## Your objective
Reproduce the listing from the line containing "this 1329×1114 image." through the end of the listing, replacing "street-level" with "roadside" and leaving everything else unchanged.

## Data

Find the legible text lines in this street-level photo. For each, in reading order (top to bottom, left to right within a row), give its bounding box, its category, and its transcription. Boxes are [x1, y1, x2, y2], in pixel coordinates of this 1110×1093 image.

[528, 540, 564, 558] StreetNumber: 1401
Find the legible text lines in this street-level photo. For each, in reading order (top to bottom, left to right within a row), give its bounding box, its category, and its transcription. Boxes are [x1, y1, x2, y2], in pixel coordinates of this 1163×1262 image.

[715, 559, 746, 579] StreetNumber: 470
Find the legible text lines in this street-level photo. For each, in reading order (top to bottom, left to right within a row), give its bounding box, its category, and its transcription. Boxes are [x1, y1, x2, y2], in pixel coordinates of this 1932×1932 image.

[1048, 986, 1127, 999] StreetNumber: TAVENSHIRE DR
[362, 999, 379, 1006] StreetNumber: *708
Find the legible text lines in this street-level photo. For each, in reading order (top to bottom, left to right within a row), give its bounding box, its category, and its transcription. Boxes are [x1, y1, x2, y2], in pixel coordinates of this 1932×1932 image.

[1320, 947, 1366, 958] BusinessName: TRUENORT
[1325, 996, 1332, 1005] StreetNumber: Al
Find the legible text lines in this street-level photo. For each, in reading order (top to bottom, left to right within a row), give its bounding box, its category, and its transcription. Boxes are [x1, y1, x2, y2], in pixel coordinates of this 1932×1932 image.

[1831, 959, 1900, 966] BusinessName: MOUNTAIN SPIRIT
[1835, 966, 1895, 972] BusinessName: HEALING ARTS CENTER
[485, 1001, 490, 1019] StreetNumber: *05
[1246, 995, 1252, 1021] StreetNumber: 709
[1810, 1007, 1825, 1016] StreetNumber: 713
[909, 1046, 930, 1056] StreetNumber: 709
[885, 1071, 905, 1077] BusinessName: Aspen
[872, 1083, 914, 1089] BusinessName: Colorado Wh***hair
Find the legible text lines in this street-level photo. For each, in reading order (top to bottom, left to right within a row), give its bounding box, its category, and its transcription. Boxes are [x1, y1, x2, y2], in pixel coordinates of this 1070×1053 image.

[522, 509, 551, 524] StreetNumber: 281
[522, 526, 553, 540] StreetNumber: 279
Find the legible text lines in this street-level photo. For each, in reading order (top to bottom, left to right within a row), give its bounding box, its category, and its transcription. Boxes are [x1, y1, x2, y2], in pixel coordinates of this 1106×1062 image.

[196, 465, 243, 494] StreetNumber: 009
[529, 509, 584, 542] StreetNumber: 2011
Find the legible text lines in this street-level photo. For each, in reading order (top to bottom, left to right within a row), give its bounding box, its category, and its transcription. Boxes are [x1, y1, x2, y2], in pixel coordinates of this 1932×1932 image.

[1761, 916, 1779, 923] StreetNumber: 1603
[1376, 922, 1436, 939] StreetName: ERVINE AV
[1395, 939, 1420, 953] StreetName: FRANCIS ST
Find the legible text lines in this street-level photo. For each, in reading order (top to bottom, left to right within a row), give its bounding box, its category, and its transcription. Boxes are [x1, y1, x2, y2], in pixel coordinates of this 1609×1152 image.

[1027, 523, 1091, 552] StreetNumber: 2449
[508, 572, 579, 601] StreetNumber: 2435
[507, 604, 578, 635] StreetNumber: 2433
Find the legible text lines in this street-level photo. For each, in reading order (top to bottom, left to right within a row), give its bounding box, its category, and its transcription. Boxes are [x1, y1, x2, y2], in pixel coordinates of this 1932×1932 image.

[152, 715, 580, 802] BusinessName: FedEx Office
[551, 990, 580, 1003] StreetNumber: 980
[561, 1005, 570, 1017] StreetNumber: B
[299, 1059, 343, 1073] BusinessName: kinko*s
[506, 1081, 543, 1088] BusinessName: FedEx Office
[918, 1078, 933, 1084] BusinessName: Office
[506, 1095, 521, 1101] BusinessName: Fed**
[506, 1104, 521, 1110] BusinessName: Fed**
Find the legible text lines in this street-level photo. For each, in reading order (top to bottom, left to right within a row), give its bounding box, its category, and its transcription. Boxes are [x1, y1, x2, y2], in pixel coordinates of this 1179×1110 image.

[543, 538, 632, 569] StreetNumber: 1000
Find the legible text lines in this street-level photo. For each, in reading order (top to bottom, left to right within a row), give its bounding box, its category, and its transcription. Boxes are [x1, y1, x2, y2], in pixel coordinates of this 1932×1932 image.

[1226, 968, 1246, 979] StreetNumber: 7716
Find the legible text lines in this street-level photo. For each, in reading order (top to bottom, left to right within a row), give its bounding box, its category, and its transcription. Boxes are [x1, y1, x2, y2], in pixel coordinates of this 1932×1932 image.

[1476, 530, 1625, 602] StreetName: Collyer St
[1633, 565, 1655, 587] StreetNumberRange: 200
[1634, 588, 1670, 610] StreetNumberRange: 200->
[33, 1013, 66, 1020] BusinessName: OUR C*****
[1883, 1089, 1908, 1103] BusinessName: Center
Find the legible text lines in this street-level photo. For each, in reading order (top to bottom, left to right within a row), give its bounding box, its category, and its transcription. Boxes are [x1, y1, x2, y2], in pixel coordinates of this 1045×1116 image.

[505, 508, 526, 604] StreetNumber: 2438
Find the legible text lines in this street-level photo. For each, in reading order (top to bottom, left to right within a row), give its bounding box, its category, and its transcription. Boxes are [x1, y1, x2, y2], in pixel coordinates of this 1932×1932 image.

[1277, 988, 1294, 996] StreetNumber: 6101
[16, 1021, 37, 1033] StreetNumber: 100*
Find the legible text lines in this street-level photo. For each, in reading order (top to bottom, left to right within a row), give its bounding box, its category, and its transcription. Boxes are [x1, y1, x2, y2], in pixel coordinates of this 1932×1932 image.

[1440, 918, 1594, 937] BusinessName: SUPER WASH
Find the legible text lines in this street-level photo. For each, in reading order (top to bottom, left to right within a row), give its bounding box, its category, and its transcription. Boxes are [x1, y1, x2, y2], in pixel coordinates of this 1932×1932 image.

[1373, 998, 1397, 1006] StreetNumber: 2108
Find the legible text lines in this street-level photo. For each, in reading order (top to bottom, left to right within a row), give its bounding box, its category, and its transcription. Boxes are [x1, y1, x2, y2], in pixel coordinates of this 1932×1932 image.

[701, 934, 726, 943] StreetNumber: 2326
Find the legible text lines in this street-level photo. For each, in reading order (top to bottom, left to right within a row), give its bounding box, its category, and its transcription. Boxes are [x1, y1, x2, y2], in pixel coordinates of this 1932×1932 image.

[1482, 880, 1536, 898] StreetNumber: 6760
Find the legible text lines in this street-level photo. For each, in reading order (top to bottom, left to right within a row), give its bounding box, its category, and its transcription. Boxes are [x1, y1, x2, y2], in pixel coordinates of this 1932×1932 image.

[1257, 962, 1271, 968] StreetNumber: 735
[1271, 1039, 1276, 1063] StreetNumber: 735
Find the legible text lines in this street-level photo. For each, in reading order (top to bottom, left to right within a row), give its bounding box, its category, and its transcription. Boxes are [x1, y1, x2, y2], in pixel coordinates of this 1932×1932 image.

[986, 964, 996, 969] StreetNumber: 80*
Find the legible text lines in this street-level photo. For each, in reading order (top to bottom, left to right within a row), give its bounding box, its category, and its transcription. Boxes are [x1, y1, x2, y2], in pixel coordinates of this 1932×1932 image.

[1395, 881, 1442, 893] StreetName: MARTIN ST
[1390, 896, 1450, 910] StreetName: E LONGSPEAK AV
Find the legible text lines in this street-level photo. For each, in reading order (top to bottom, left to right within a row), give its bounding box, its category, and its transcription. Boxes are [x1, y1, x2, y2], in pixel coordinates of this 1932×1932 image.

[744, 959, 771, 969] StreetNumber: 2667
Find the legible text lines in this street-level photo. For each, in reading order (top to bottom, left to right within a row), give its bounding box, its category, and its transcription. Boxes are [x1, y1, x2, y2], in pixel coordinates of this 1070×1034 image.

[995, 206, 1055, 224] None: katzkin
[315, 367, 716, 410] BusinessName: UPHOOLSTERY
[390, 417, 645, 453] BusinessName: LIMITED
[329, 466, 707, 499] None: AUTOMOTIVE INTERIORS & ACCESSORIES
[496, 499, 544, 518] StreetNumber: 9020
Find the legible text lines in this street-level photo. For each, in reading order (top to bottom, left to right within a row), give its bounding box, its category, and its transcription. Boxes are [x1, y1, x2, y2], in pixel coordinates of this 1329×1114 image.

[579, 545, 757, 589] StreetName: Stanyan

## Solution for this exercise
Find the legible text lines in this roadside photo. For each, in reading order (top to bottom, left to right within a row), give its bounding box, its category, and its transcription. Boxes are [x1, y1, x2, y2], in pixel coordinates of this 1329×1114 image.

[579, 545, 757, 589] StreetName: Stanyan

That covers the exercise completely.